So we have the function $f(x)=\frac{1}{2}x^TAx+x^Tb+a$. Here $x,b \in \mathbf{R}^d$. $a \in \mathbf{R}$, $A$ is $d\times d$ symmetric, positive definite matrix with distinct positive eigenvalues. I need to find the stationary points of this function, let $x=\langle x_1,...,x_d\rangle, b= \langle b_1,...,b_d\rangle$.

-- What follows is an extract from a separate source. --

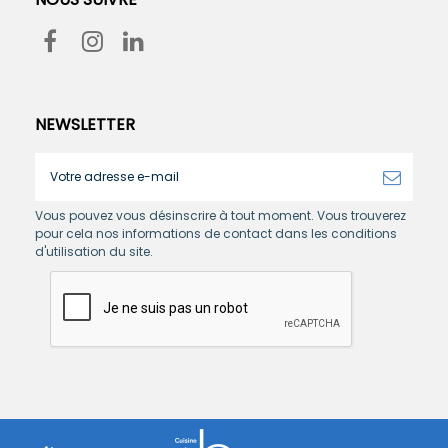
NEWSLETTER
Vous pouvez vous désinscrire à tout moment. Vous trouverez
pour cela nos informations de contact dans les conditions
d'utilisation du site.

Ok so $A=UDU^T$ where $U=[u_1,...,u_d]$. $D=diag\{\lambda_1,...,\lambda_d\}$ with $\lambda_1>...>\lambda_d$. Hence, $f(x)=x^TUDU^Tx+x^Tb+a$. $\triangledown f=?$
Your approach is a good one if you switch from $x$-space to $y$-space, $y:=U^Tx$, before searching for the stationary point. Here's another approach. Since $\partial_if=A_{ij}x_j+b_i$, $\nabla f=Ax+b$, so a stationary point satisfies $x=-A^{-1}b$. This point is a minimum, because $\partial_i\partial_jf=A_{ij}$ is positive-definite. In particular, the non-negative function $\frac12(x+A^{-1}b)^TA(x+A^{-1}b)=\frac12x^TAx+b^Tx+\frac12b^TA^{-2}b$ is, up to an additive constant, $f$.